Keras 3 API documentation / KerasHub / Pretrained Models / Stable Diffusion 3 / StableDiffusion3TextToImage model

StableDiffusion3TextToImage model

[source]

StableDiffusion3TextToImage class

keras_hub.models.StableDiffusion3TextToImage(backbone, preprocessor, **kwargs)

An end-to-end Stable Diffusion 3 model for text-to-image generation.

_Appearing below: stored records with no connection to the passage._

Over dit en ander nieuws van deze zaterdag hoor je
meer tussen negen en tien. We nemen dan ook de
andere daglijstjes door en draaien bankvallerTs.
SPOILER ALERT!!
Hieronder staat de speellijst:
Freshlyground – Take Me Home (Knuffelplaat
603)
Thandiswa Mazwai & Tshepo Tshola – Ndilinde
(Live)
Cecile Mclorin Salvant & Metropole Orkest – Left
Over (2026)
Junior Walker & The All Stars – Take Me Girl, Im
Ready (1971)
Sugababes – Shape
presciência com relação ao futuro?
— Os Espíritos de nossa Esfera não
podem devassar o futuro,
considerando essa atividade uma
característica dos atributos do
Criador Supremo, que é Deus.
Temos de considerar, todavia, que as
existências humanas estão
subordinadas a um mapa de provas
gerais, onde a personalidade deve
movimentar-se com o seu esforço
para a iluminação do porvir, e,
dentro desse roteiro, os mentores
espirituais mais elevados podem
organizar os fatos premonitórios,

This model has a generate() method, which generates image based on a prompt.

Arguments

Examples

Use generate() to do image generation.

text_to_image = keras_hub.models.StableDiffusion3TextToImage.from_preset(
    "stable_diffusion_3_medium", height=512, width=512
)
text_to_image.generate(
    "Astronaut in a jungle, cold color palette, muted colors, detailed, 8k"
)

# Generate with batched prompts.
text_to_image.generate(
    ["cute wallpaper art of a cat", "cute wallpaper art of a dog"]
)

# Generate with different `num_steps` and `guidance_scale`.
text_to_image.generate(
    "Astronaut in a jungle, cold color palette, muted colors, detailed, 8k",
    num_steps=50,
    guidance_scale=5.0,
)

# Generate with `negative_prompts`.
text_to_image.generate(
    {
        "prompts": "Astronaut in a jungle, cold color palette, muted colors, detailed, 8k",
        "negative_prompts": "green color",
    }
)

[source]

from_preset method

StableDiffusion3TextToImage.from_preset(preset, load_weights=True, **kwargs)

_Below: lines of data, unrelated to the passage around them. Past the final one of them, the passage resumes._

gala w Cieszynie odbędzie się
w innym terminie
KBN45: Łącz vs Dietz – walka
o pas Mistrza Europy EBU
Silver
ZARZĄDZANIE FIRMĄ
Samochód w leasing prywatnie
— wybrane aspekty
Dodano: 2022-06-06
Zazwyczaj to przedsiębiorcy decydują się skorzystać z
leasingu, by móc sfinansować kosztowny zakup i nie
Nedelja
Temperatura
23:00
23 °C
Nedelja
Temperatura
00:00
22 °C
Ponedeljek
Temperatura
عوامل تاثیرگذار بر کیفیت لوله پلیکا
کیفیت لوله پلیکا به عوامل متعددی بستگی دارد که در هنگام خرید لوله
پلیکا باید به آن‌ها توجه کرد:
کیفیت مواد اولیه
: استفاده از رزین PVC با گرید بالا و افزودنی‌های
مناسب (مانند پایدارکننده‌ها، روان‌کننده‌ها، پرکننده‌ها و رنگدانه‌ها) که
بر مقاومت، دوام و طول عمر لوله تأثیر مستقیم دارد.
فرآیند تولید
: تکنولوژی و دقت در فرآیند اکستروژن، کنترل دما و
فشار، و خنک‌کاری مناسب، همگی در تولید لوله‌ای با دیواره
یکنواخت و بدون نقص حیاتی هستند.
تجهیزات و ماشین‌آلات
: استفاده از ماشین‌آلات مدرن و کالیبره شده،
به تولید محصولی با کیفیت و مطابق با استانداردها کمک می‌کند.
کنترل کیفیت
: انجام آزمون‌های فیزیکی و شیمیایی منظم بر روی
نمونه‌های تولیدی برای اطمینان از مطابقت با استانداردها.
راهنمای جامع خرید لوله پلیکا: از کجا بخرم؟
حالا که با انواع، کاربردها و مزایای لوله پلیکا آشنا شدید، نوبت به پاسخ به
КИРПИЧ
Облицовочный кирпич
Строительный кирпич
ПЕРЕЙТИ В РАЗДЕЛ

Instantiate a keras_hub.models.Task from a model preset.

A preset is a directory of configs, weights and other file assets used to save and load a pre-trained model. The preset can be passed as one of:

  1. a built-in preset identifier like 'bert_base_en'
  2. a Kaggle Models handle like 'kaggle://user/bert/keras/bert_base_en'
  3. a Hugging Face handle like 'hf://user/bert_base_en'
  4. a path to a local preset directory like './bert_base_en'

For any Task subclass, you can run cls.presets.keys() to list all built-in presets available on the class.

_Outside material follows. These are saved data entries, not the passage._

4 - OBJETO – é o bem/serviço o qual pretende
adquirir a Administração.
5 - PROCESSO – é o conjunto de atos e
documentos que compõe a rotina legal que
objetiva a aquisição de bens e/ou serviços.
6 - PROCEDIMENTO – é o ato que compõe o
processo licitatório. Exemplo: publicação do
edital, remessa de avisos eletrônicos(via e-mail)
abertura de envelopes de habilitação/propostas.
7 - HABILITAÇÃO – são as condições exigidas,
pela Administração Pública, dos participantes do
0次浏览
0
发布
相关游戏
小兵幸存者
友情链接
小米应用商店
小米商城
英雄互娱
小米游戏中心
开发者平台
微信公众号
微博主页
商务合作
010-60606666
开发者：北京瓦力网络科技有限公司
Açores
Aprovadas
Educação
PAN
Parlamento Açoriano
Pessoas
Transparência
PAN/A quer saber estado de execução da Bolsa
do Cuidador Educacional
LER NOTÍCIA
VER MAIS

This constructor can be called in one of two ways. Either from a task specific base class like keras_hub.models.CausalLM.from_preset(), or from a model class like keras_hub.models.BertTextClassifier.from_preset(). If calling from the a base class, the subclass of the returning object will be inferred from the config in the preset directory.

Arguments

  • preset: string. A built-in preset identifier, a Kaggle Models handle, a Hugging Face handle, or a path to a local directory.
  • load_weights: bool. If True, saved weights will be loaded into the model architecture. If False, all weights will be randomly initialized.

Examples

# Load a Gemma generative task.
causal_lm = keras_hub.models.CausalLM.from_preset(
    "gemma_2b_en",
)

# Load a Bert classification task.
model = keras_hub.models.TextClassifier.from_preset(
    "bert_base_en",
    num_classes=2,
)
Preset name Parameters Description
stable_diffusion_3_medium 2.99B 3 billion parameter, including CLIP L and CLIP G text encoders, MMDiT generative model, and VAE autoencoder. Developed by Stability AI.

backbone property

keras_hub.models.StableDiffusion3TextToImage.backbone

A keras_hub.models.Backbone model with the core architecture.


[source]

generate method

StableDiffusion3TextToImage.generate(
    inputs, num_steps=28, guidance_scale=7.0, seed=None
)

Generate image based on the provided inputs.

Typically, inputs contains a text description (known as a prompt) used to guide the image generation.

Some models support a negative_prompts key, which helps steer the model away from generating certain styles and elements. To enable this, pass prompts and negative_prompts as a dict:

text_to_image.generate(
    {
        "prompts": "Astronaut in a jungle, cold color palette, muted colors, detailed, 8k",
        "negative_prompts": "green color",
    }
)

If inputs are a tf.data.Dataset, outputs will be generated "batch-by-batch" and concatenated. Otherwise, all inputs will be processed as batches.

Arguments

  • inputs: python data, tensor data, or a tf.data.Dataset. The format must be one of the following:
    • A single string
    • A list of strings
    • A dict with "prompts" and/or "negative_prompts" keys
    • A tf.data.Dataset with "prompts" and/or "negative_prompts" keys
  • num_steps: int. The number of diffusion steps to take.
  • guidance_scale: float. The classifier free guidance scale defined in Classifier-Free Diffusion Guidance. A higher scale encourages generating images more closely related to the prompts, typically at the cost of lower image quality.
  • seed: optional int. Used as a random seed.

preprocessor property

keras_hub.models.StableDiffusion3TextToImage.preprocessor

A keras_hub.models.Preprocessor layer used to preprocess input.